Data to process:
=== Begin Enclosure ===

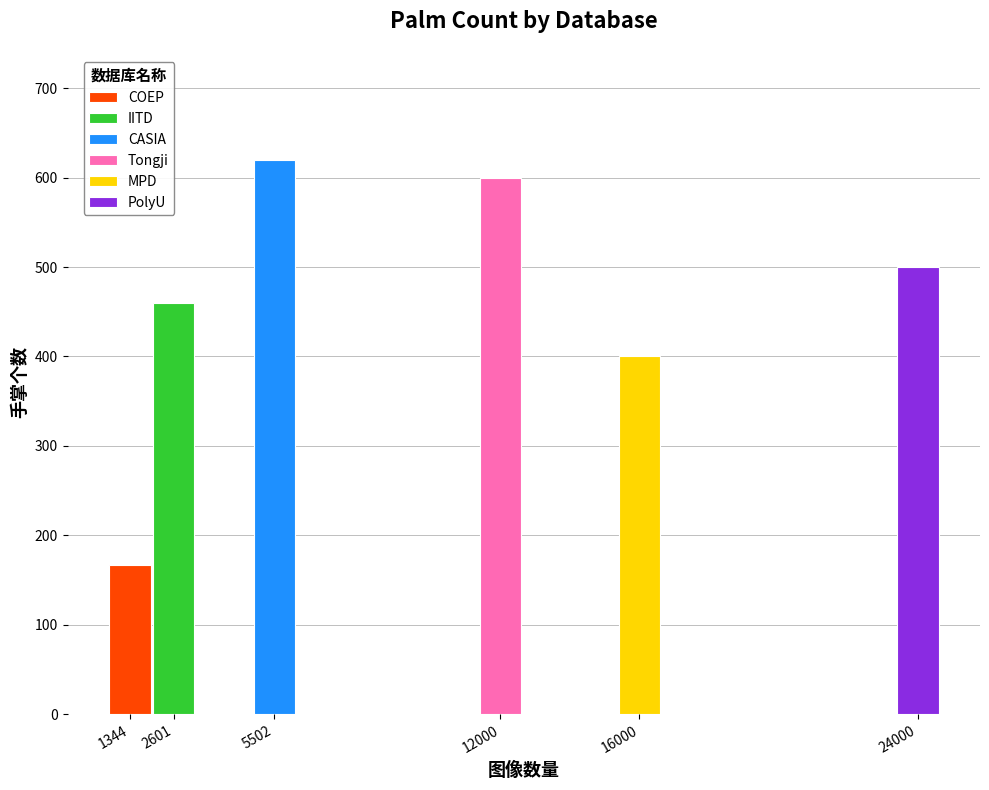

Does the chart contain any negative values?

No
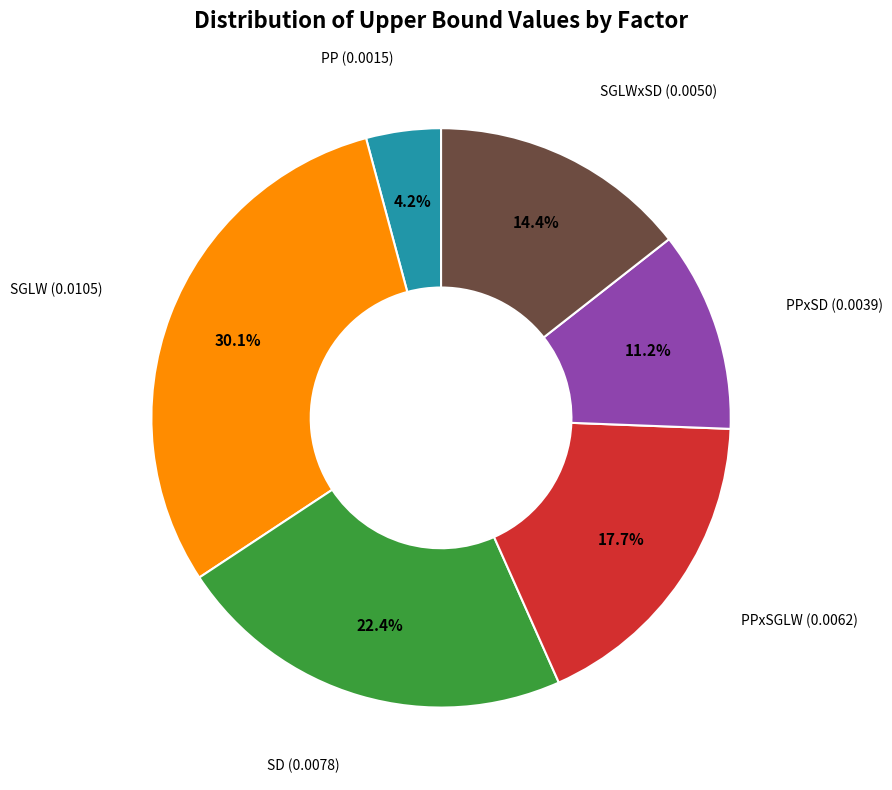

How many segments does this pie chart have?

6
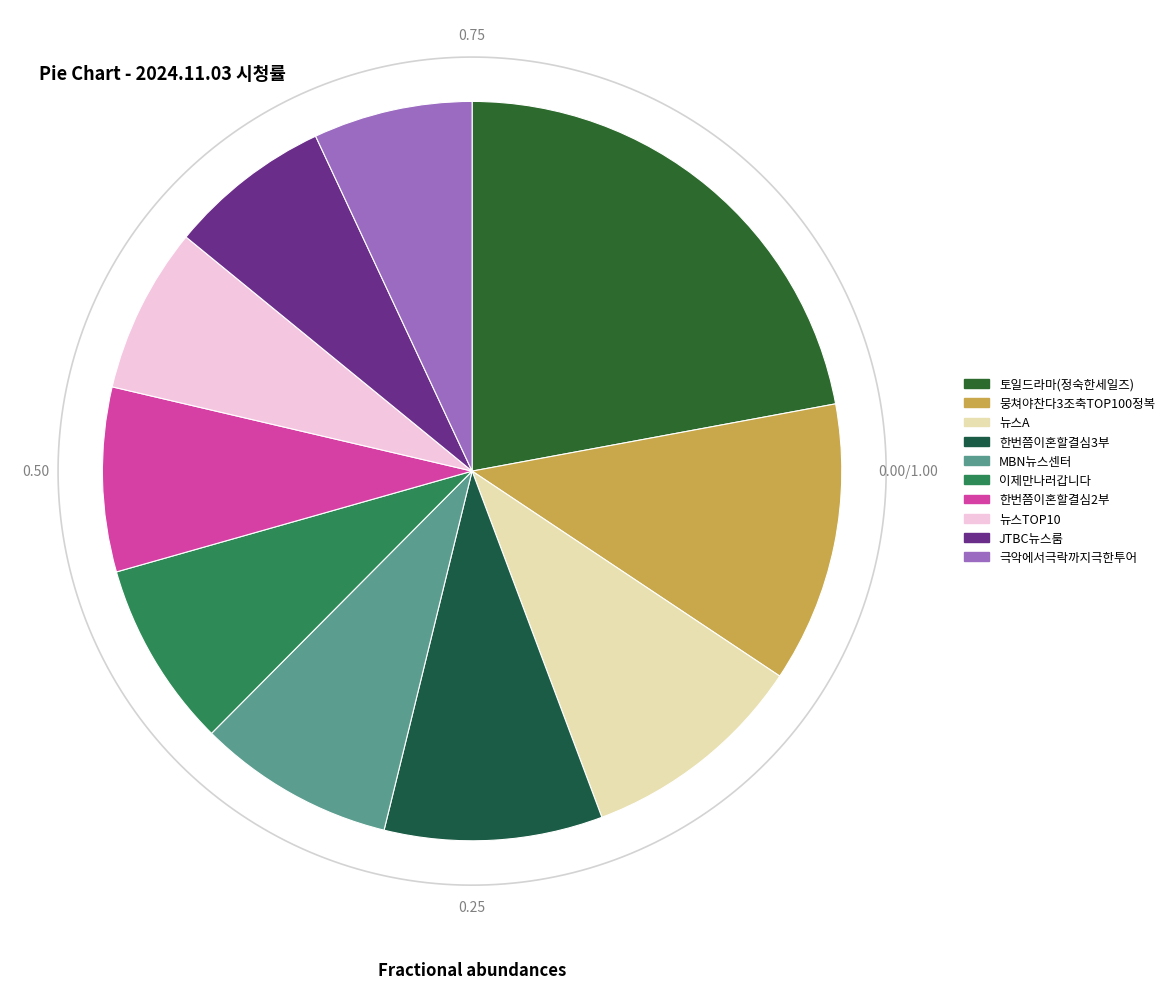

To the nearest percent, what portion does MBN뉴스센터 represent?

9%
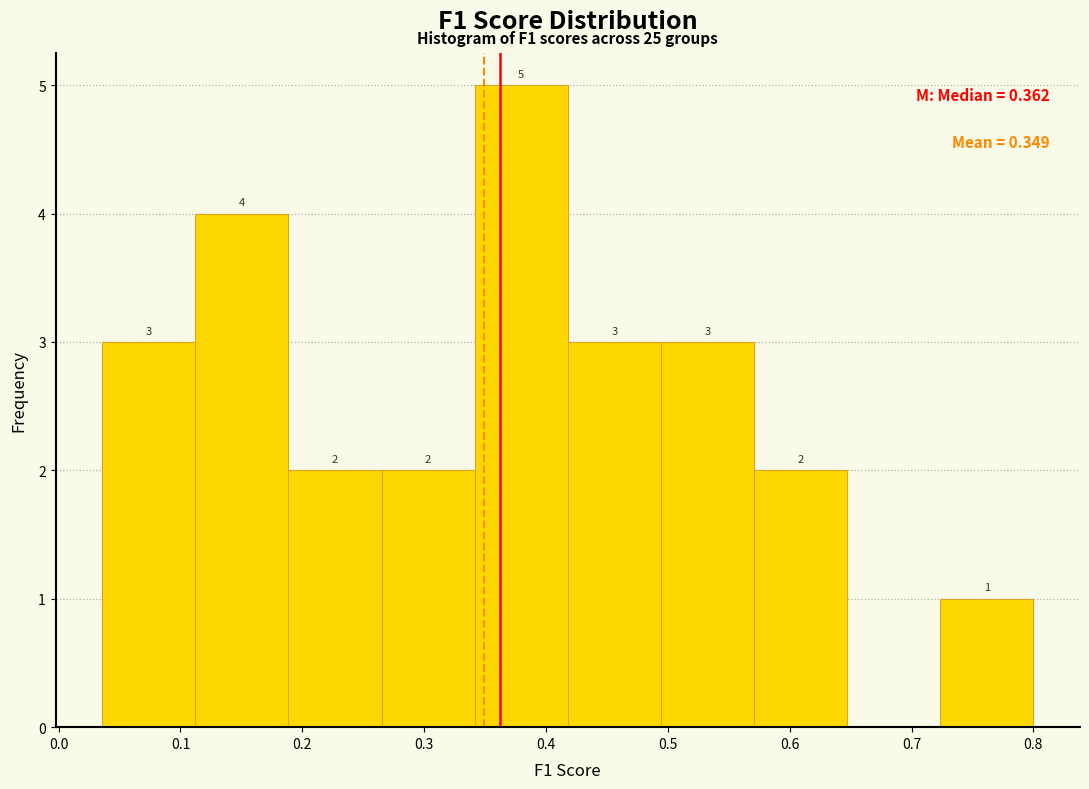

Over which range of the x-axis is the bar tallest?

0.34 to 0.42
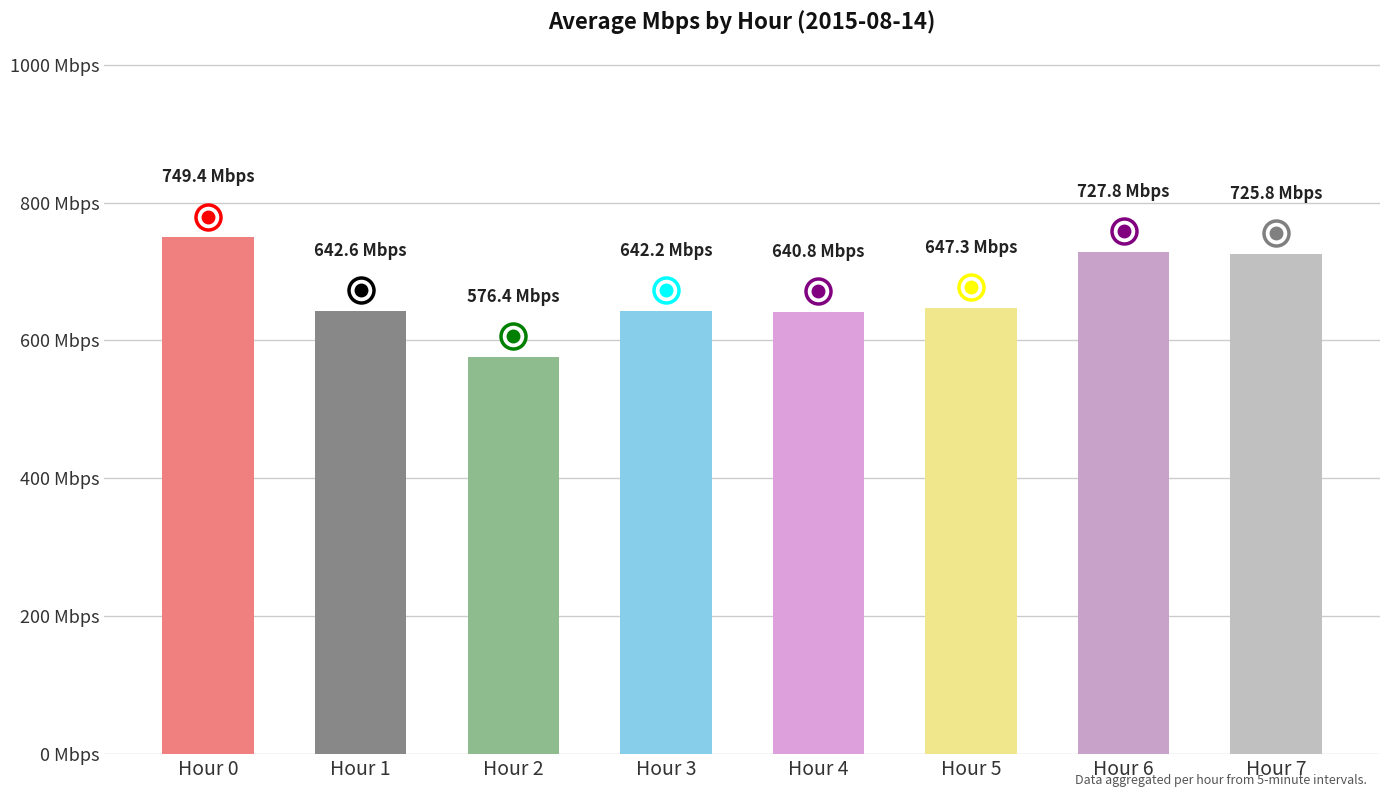

Approximately how many times larger is the value at Hour 6 compared to Hour 0?

1.0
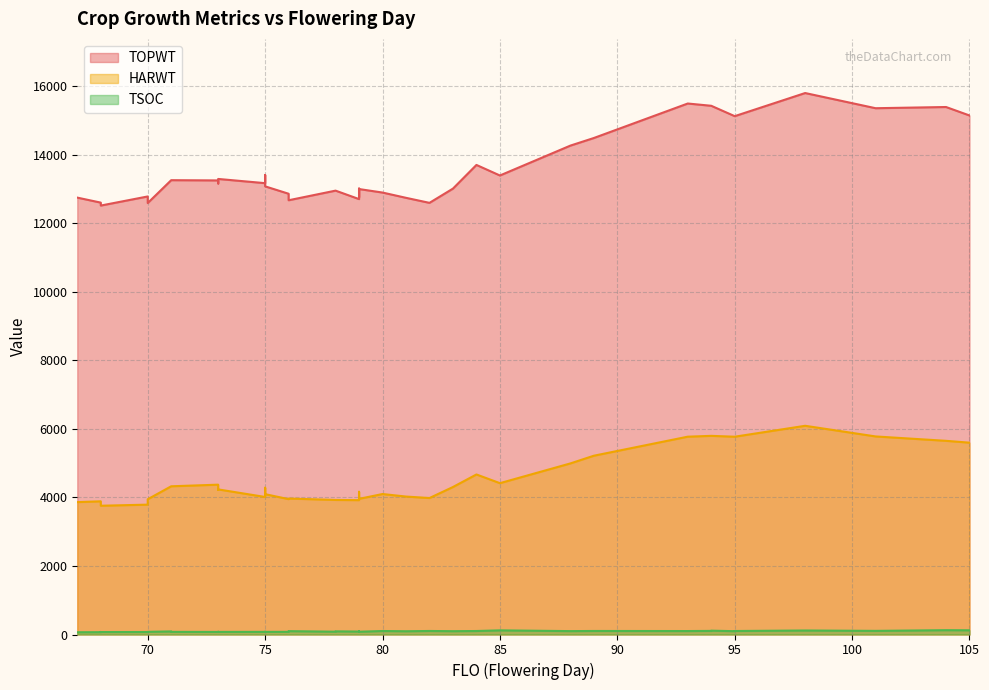

What is the difference between the maximum and second lowest values in the TOPWT series?

3285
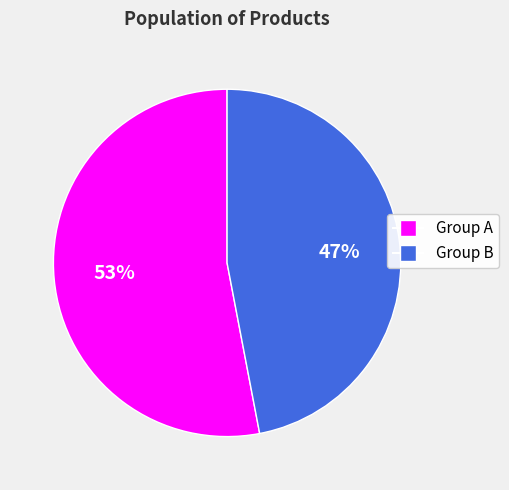

To the nearest percent, what is the average slice percentage?

50%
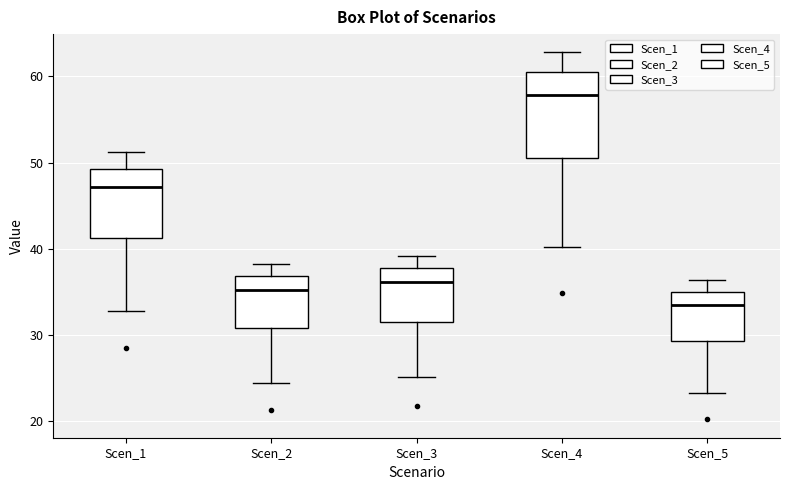

Reading left to right, transcribe this box plot: for each box, give where its median line is, the range the box spans, and where its two whiskers end, as read against the y-axis. The values are not printed on the chart, so give them approximately, as read against the axis.

Scen_1: median 47, box 41 to 49, whiskers 33 to 51
Scen_2: median 35, box 31 to 37, whiskers 24 to 38
Scen_3: median 36, box 32 to 38, whiskers 25 to 39
Scen_4: median 58, box 51 to 60, whiskers 40 to 63
Scen_5: median 33, box 29 to 35, whiskers 23 to 36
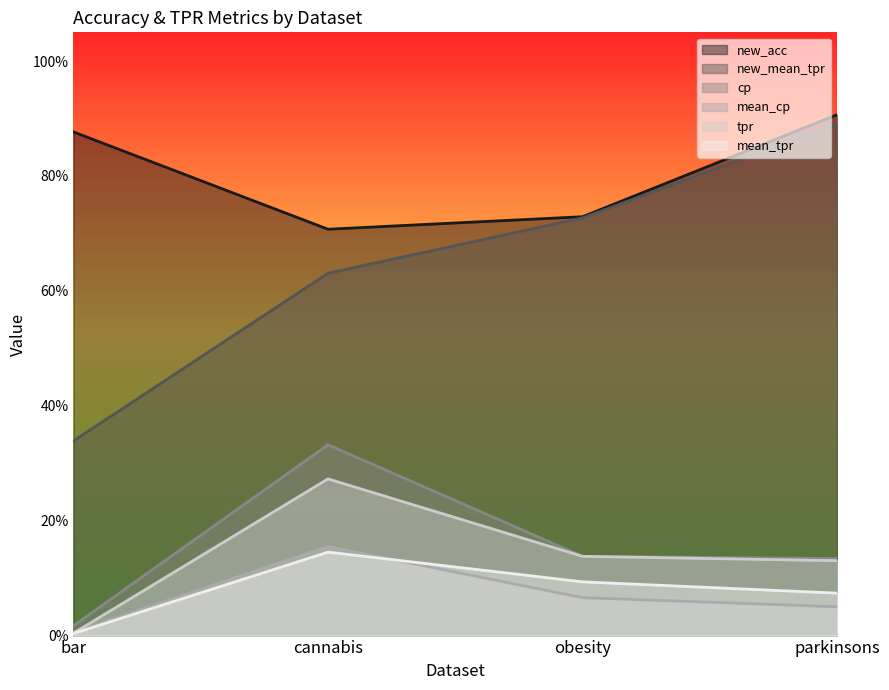

What is the label of the 3rd point from the left?

obesity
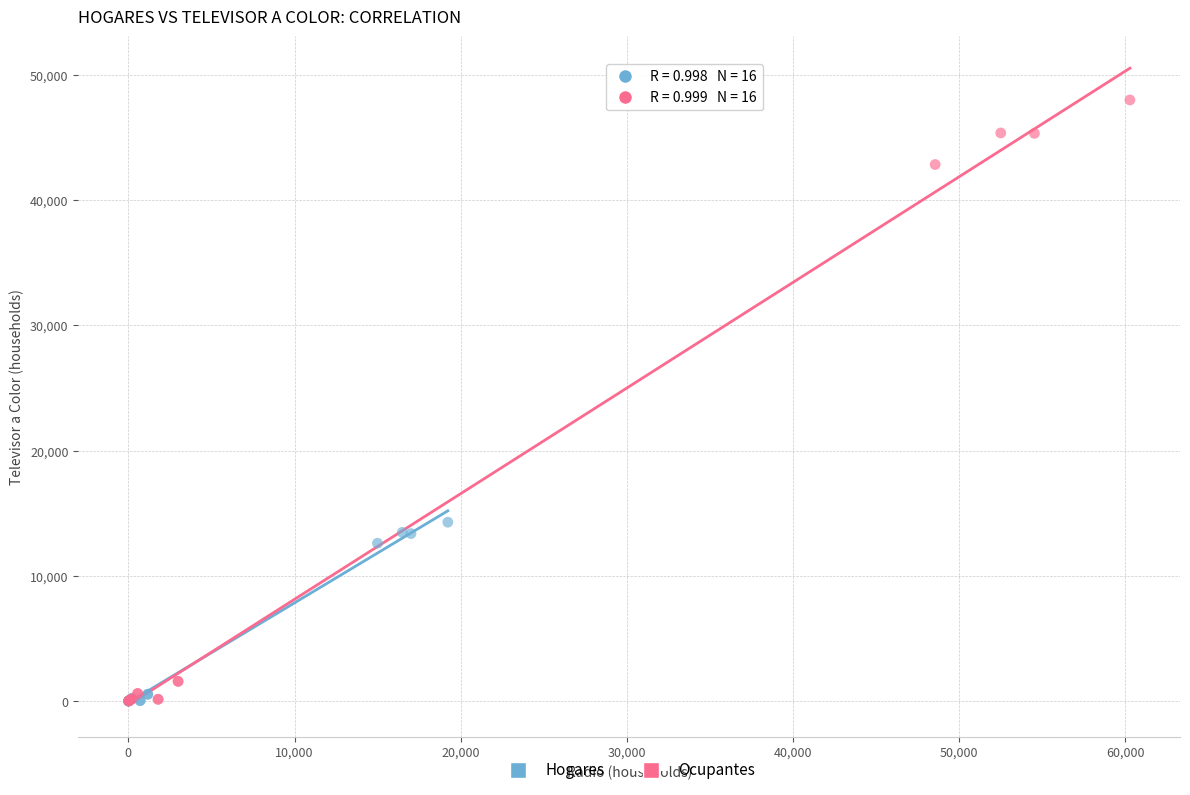

Which series has the largest Y range (max minus min)?

Ocupantes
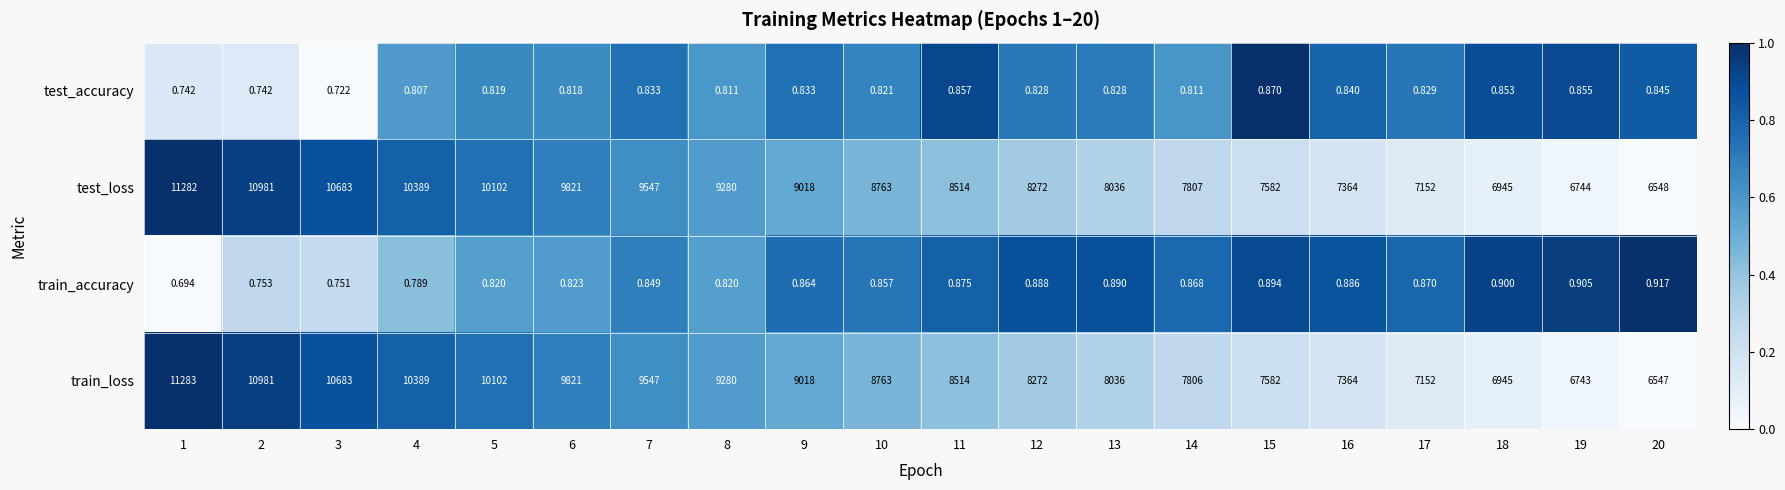

Rank the series by their maximum value, from lowest to highest.

test_accuracy, train_accuracy, test_loss, train_loss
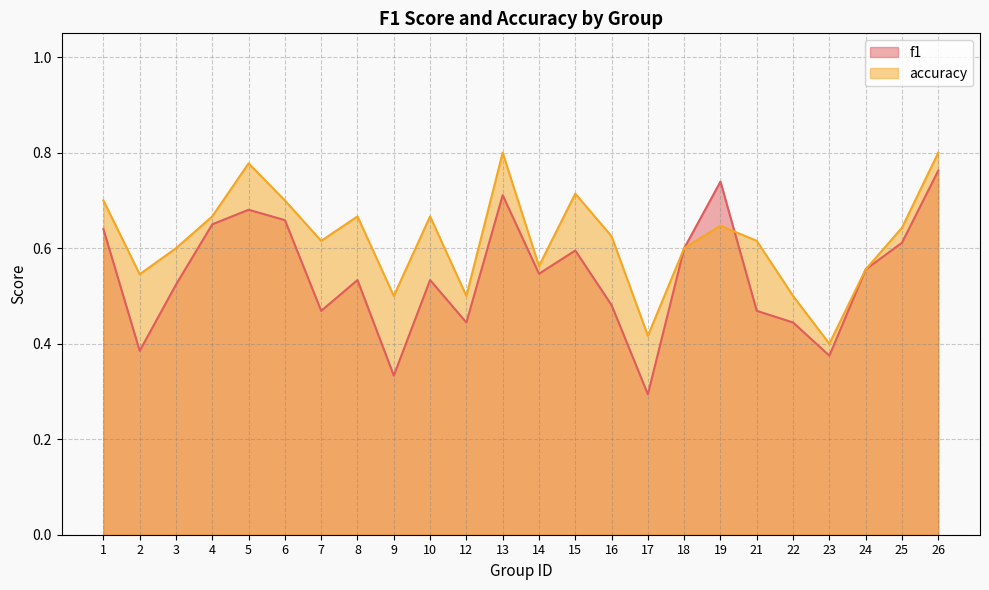

What are all the series names shown in the legend?

f1, accuracy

=== End Enclosure ===

Task description:
Copy out every entry above word for word, leaving out the pictures.

Problem solution:
Does the chart contain any negative values?

No

How many segments does this pie chart have?

6

To the nearest percent, what portion does MBN뉴스센터 represent?

9%

Over which range of the x-axis is the bar tallest?

0.34 to 0.42

Approximately how many times larger is the value at Hour 6 compared to Hour 0?

1.0

What is the difference between the maximum and second lowest values in the TOPWT series?

3285

To the nearest percent, what is the average slice percentage?

50%

Reading left to right, transcribe this box plot: for each box, give where its median line is, the range the box spans, and where its two whiskers end, as read against the y-axis. The values are not printed on the chart, so give them approximately, as read against the axis.

Scen_1: median 47, box 41 to 49, whiskers 33 to 51
Scen_2: median 35, box 31 to 37, whiskers 24 to 38
Scen_3: median 36, box 32 to 38, whiskers 25 to 39
Scen_4: median 58, box 51 to 60, whiskers 40 to 63
Scen_5: median 33, box 29 to 35, whiskers 23 to 36

What is the label of the 3rd point from the left?

obesity

Which series has the largest Y range (max minus min)?

Ocupantes

Rank the series by their maximum value, from lowest to highest.

test_accuracy, train_accuracy, test_loss, train_loss

What are all the series names shown in the legend?

f1, accuracy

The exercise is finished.